Task objective: Repeat the data that follows exactly, starting at the line with "pinky mcp: (137, 212)" and ending at the line with "ring mcp: (234, 264)", and leave out every picture.

Given records:
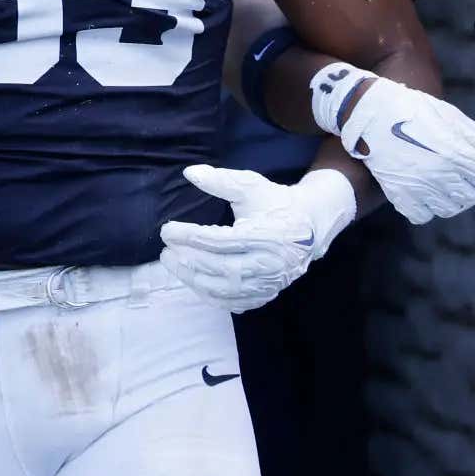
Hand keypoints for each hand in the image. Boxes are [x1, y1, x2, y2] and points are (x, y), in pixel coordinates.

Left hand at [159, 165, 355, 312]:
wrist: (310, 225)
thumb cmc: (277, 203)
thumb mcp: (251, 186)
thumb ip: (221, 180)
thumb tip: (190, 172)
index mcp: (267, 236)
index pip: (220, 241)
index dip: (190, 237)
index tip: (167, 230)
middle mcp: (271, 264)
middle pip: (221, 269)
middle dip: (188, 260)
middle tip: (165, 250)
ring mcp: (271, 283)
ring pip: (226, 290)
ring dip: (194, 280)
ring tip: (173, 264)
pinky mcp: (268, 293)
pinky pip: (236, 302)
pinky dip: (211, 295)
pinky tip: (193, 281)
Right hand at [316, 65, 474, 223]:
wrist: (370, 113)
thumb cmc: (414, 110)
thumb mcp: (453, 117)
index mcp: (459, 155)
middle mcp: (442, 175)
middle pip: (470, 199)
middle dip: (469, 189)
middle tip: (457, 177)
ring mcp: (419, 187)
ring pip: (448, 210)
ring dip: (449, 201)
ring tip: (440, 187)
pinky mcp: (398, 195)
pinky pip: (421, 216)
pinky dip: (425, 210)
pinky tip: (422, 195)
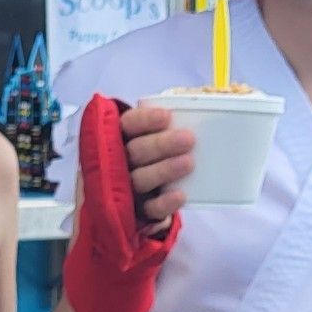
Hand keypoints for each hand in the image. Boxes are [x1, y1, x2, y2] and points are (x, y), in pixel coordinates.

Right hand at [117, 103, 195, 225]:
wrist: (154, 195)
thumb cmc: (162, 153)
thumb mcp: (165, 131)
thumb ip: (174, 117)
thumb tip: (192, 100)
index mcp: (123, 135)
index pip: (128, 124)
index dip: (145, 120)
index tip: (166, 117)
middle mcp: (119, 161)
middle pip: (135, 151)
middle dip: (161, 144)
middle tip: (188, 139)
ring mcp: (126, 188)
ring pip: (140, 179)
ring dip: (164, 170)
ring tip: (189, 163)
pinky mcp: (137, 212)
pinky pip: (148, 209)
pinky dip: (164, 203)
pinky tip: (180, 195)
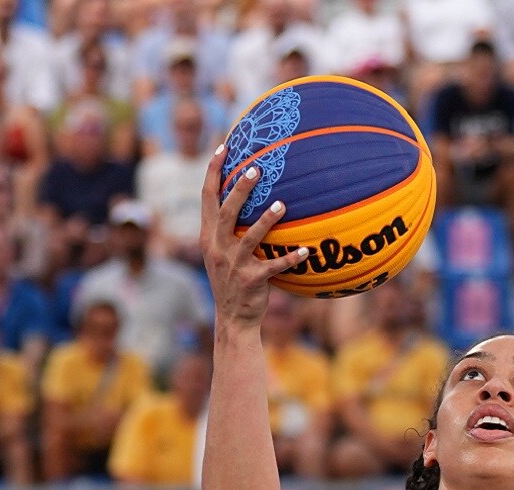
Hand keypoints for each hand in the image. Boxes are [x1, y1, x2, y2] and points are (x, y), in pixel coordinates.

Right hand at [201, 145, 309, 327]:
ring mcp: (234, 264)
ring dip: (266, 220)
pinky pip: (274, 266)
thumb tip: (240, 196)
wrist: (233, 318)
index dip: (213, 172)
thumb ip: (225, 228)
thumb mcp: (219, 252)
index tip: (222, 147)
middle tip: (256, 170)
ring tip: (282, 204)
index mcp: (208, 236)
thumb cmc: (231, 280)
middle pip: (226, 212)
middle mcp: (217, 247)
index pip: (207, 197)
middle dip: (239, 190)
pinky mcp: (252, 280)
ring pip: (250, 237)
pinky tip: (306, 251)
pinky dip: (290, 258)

* * *

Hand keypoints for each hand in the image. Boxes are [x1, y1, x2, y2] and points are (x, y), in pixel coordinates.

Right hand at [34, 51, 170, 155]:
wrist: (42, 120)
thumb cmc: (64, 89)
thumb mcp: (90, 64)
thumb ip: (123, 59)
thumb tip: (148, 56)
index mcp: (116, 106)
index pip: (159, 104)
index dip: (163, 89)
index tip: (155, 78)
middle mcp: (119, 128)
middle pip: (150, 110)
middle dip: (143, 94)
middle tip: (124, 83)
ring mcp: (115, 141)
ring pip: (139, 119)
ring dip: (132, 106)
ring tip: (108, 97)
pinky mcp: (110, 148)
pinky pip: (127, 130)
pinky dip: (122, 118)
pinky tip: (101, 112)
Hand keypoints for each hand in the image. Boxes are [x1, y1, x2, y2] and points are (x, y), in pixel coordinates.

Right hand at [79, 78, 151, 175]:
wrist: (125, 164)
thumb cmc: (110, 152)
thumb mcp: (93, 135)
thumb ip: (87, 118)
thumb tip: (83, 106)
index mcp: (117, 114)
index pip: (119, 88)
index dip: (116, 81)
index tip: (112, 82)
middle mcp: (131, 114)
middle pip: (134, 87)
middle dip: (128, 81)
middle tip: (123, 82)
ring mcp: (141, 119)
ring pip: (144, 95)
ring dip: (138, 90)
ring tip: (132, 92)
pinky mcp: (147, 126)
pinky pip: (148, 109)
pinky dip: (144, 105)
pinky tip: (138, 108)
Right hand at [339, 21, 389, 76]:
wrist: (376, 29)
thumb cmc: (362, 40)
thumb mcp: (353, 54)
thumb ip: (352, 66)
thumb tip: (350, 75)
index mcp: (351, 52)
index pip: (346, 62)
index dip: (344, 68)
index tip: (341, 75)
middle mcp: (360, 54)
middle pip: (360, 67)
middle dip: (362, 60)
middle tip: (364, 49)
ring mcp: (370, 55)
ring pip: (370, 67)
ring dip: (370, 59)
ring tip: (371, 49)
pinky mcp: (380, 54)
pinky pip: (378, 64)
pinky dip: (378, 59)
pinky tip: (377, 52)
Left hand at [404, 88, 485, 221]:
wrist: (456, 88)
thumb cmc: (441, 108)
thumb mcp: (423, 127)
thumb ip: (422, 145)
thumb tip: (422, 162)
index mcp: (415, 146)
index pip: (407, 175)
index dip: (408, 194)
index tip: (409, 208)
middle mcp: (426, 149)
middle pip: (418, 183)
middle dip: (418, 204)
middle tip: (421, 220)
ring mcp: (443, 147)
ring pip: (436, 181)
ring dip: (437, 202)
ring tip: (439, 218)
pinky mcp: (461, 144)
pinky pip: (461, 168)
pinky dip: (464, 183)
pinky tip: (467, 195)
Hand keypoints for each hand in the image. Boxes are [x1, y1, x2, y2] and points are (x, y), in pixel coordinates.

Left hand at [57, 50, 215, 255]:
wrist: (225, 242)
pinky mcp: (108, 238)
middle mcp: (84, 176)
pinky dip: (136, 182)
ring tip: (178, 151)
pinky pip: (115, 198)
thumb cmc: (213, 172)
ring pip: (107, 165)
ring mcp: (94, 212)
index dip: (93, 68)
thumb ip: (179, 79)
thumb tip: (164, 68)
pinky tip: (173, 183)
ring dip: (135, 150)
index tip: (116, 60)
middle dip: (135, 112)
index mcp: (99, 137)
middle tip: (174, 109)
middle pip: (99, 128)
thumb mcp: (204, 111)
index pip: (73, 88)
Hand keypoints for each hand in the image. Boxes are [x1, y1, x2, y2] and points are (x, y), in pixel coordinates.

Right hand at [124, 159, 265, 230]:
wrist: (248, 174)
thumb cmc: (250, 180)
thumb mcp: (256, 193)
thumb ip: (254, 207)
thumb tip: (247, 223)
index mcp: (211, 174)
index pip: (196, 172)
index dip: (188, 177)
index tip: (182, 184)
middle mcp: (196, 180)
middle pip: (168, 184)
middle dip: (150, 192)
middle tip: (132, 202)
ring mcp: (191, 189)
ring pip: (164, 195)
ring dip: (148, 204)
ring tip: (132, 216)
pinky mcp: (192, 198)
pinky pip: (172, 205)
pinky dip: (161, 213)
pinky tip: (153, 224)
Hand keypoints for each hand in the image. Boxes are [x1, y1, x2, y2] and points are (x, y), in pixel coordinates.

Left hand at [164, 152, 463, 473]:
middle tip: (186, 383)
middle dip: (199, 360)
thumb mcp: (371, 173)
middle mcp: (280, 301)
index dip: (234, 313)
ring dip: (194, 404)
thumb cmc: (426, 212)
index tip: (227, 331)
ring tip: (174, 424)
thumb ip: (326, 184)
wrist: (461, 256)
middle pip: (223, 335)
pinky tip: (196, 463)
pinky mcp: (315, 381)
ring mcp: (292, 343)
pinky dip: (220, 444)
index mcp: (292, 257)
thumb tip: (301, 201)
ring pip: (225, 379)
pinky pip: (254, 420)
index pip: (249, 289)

Task response:
pinky mcp: (137, 212)
pinky pip: (148, 209)
pinky dip: (164, 203)
pinky tip: (180, 195)
Hand keypoints for each hand in the image. Boxes are [x1, y1, x2, y2] and points are (x, y), in pixel coordinates.

Right hand at [201, 145, 309, 327]:
ring mcp: (234, 264)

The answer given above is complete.